**Recorded data**
════

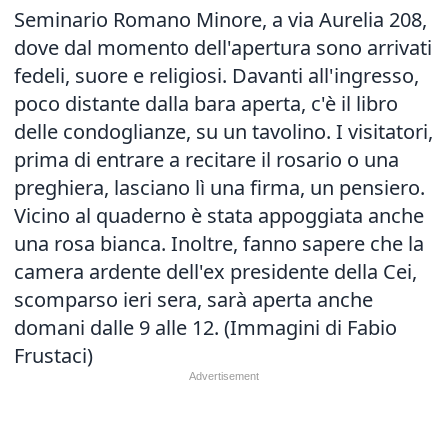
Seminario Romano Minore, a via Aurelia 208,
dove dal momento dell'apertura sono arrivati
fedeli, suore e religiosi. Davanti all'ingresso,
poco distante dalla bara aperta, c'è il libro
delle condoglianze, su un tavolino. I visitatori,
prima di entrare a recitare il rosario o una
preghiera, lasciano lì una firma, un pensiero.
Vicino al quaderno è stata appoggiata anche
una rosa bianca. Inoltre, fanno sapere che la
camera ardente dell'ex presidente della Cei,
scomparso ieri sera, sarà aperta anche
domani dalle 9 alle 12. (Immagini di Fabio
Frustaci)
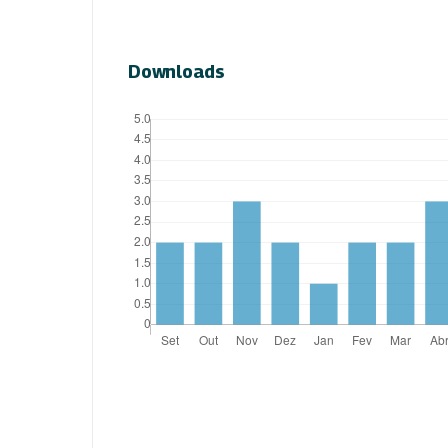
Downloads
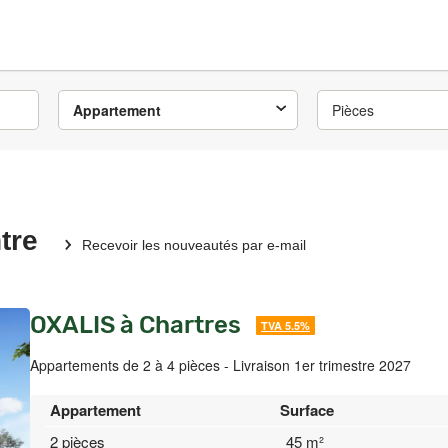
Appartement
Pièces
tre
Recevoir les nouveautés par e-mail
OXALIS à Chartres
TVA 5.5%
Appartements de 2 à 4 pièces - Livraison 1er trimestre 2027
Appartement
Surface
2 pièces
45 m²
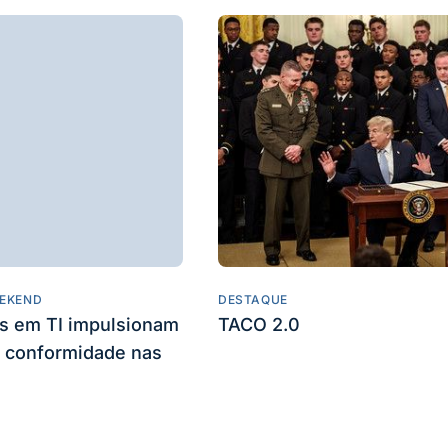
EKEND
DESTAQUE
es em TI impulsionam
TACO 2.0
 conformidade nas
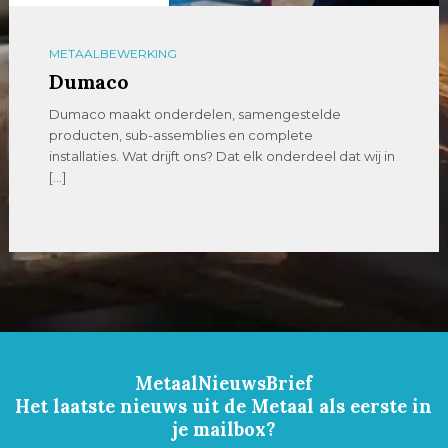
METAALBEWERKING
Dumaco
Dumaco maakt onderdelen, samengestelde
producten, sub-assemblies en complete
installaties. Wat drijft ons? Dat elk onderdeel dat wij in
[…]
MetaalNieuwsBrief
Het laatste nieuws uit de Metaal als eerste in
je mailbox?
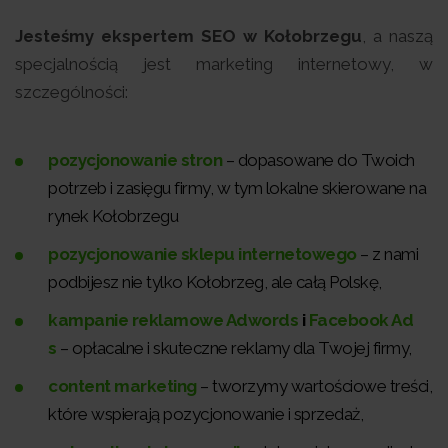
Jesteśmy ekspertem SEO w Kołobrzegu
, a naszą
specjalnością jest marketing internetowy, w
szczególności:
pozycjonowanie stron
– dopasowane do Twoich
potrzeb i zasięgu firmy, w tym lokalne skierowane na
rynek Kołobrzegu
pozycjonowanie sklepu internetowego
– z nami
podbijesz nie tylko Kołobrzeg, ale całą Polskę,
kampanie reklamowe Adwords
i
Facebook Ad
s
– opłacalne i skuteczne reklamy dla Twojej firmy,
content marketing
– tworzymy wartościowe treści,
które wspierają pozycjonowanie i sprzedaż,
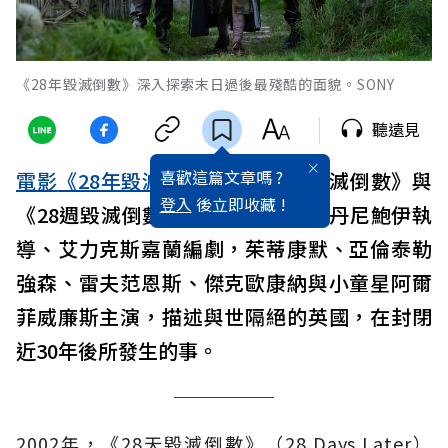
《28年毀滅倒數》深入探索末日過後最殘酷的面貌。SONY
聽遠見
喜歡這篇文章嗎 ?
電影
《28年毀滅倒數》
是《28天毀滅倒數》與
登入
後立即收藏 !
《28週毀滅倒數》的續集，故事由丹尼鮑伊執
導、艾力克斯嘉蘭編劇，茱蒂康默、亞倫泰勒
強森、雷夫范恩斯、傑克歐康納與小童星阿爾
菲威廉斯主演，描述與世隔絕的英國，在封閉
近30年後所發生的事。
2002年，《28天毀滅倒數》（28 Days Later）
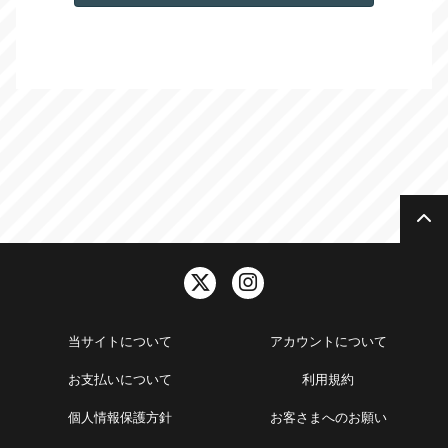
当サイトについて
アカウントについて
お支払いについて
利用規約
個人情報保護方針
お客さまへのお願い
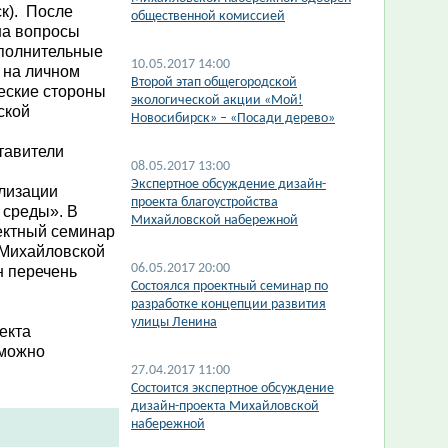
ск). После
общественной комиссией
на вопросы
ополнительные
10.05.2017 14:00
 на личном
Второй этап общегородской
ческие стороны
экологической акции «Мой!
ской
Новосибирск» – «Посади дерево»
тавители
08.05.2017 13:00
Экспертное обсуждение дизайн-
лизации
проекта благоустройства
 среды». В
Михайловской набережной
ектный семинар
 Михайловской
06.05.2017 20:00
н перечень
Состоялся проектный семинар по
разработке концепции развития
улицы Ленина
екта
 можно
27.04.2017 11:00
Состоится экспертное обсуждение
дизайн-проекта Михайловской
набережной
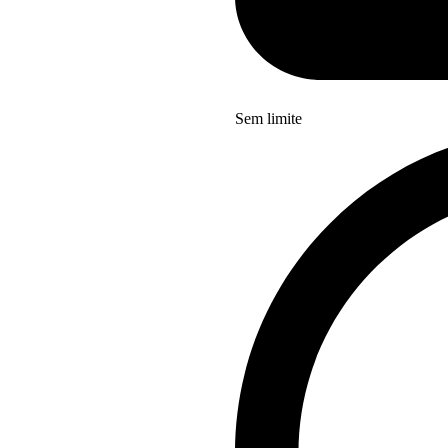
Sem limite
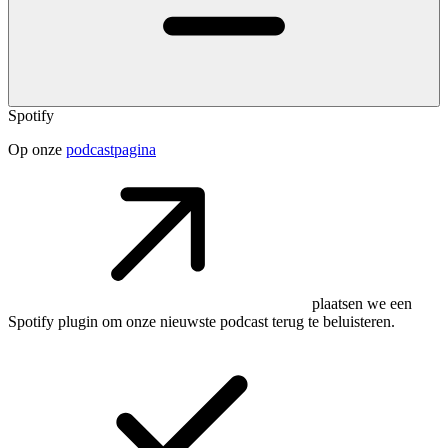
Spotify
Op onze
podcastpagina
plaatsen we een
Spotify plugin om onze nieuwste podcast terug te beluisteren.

════

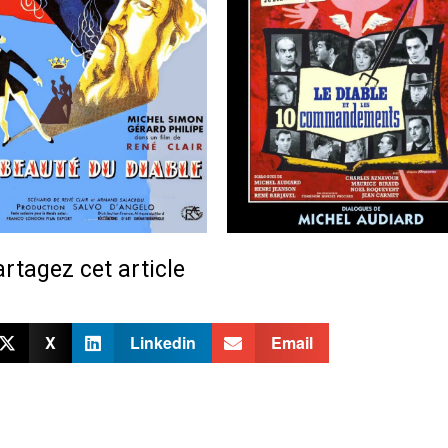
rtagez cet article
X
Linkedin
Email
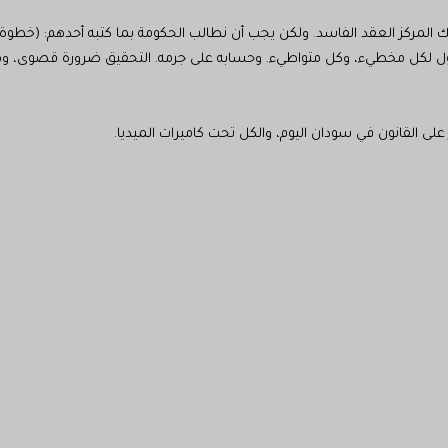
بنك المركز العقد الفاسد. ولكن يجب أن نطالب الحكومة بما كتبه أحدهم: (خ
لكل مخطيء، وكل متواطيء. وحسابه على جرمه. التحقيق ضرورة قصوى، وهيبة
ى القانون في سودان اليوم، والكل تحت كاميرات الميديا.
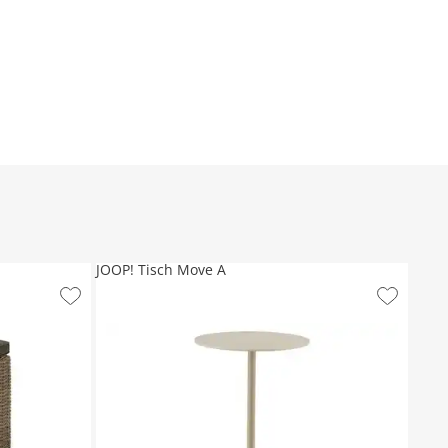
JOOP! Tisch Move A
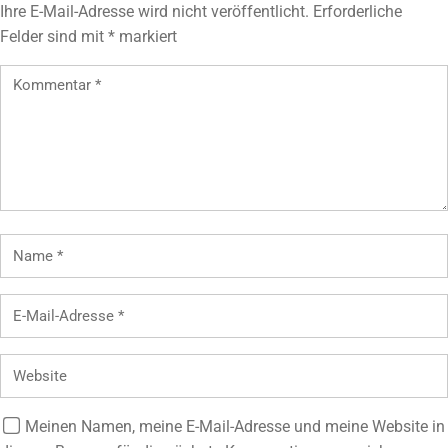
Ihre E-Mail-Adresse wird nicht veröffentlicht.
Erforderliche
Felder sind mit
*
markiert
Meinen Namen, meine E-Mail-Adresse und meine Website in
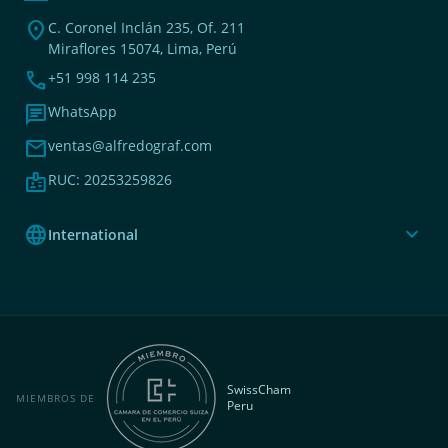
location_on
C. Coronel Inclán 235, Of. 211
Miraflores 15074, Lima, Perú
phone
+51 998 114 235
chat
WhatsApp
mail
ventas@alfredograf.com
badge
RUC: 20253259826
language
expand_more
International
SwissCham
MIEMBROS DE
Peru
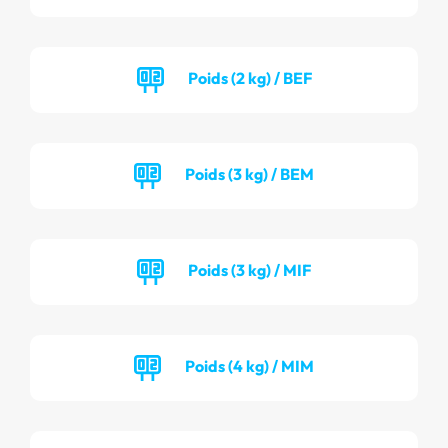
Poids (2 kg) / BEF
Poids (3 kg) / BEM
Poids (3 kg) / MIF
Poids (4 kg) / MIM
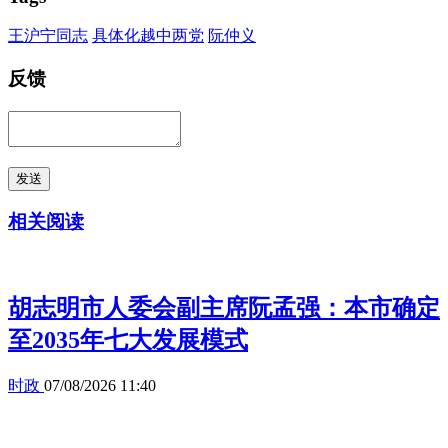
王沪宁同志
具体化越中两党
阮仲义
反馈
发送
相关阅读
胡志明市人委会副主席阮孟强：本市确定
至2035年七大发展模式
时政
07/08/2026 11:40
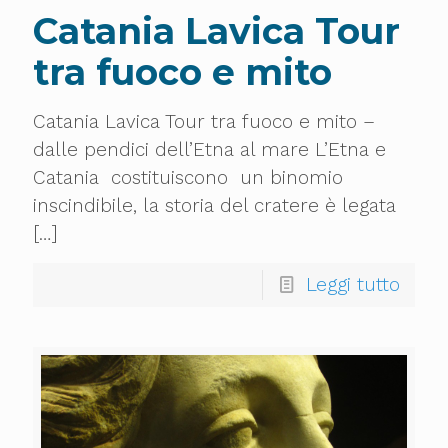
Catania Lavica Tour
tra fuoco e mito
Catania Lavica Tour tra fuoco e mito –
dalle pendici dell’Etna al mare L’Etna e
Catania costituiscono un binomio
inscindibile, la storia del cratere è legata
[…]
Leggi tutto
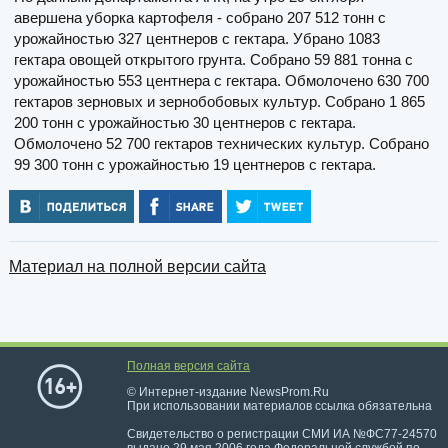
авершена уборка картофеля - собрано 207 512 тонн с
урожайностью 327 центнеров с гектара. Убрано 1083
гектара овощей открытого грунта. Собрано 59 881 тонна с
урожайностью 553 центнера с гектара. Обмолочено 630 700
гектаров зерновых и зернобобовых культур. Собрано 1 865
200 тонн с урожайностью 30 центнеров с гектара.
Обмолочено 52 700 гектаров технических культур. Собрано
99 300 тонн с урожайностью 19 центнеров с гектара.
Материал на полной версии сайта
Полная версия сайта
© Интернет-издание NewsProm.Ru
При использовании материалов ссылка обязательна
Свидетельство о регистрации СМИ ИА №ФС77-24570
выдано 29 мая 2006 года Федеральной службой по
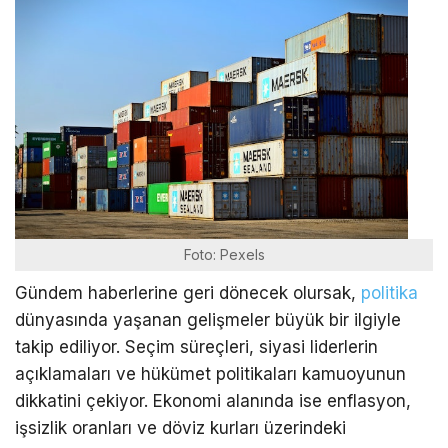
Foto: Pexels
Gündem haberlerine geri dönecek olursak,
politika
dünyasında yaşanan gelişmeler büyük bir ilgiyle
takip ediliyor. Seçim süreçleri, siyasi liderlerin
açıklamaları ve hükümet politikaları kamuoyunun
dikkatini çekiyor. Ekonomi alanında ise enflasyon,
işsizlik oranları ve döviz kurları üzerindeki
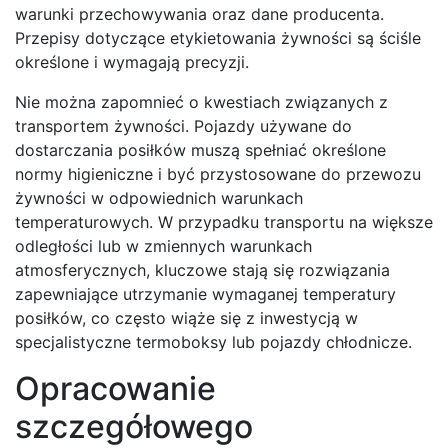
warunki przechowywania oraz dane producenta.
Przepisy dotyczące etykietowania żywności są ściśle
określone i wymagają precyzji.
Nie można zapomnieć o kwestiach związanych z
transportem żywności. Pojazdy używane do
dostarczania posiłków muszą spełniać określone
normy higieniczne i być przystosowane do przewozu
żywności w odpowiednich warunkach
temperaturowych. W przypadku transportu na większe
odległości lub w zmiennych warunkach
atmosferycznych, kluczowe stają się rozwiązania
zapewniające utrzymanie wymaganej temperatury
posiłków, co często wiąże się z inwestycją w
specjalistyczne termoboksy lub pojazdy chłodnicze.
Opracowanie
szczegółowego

════

Convert the lines of the records starting at the line that contains "Seminario Romano Minore, a" and ending at the line that contains "je mailbox?" into a Markdown table with the columns Row and Text. Put each line's row number under Row and the line itself under Text, skip blank lines, and leave out the pictures.

**EXERCISE RESULT**
| Row | Text |
|---|---|
| 1 | Seminario Romano Minore, a via Aurelia 208, |
| 2 | dove dal momento dell'apertura sono arrivati |
| 3 | fedeli, suore e religiosi. Davanti all'ingresso, |
| 4 | poco distante dalla bara aperta, c'è il libro |
| 5 | delle condoglianze, su un tavolino. I visitatori, |
| 6 | prima di entrare a recitare il rosario o una |
| 7 | preghiera, lasciano lì una firma, un pensiero. |
| 8 | Vicino al quaderno è stata appoggiata anche |
| 9 | una rosa bianca. Inoltre, fanno sapere che la |
| 10 | camera ardente dell'ex presidente della Cei, |
| 11 | scomparso ieri sera, sarà aperta anche |
| 12 | domani dalle 9 alle 12. (Immagini di Fabio |
| 13 | Frustaci) |
| 14 | Downloads |
| 15 | Appartement |
| 16 | Pièces |
| 17 | tre |
| 18 | Recevoir les nouveautés par e-mail |
| 19 | OXALIS à Chartres |
| 20 | TVA 5.5% |
| 21 | Appartements de 2 à 4 pièces - Livraison 1er trimestre 2027 |
| 22 | Appartement |
| 23 | Surface |
| 24 | 2 pièces |
| 25 | 45 m² |
| 26 | EKEND |
| 27 | DESTAQUE |
| 28 | es em TI impulsionam |
| 29 | TACO 2.0 |
| 30 |  conformidade nas |
| 31 | METAALBEWERKING |
| 32 | Dumaco |
| 33 | Dumaco maakt onderdelen, samengestelde |
| 34 | producten, sub-assemblies en complete |
| 35 | installaties. Wat drijft ons? Dat elk onderdeel dat wij in |
| 36 | […] |
| 37 | MetaalNieuwsBrief |
| 38 | Het laatste nieuws uit de Metaal als eerste in |
| 39 | je mailbox? |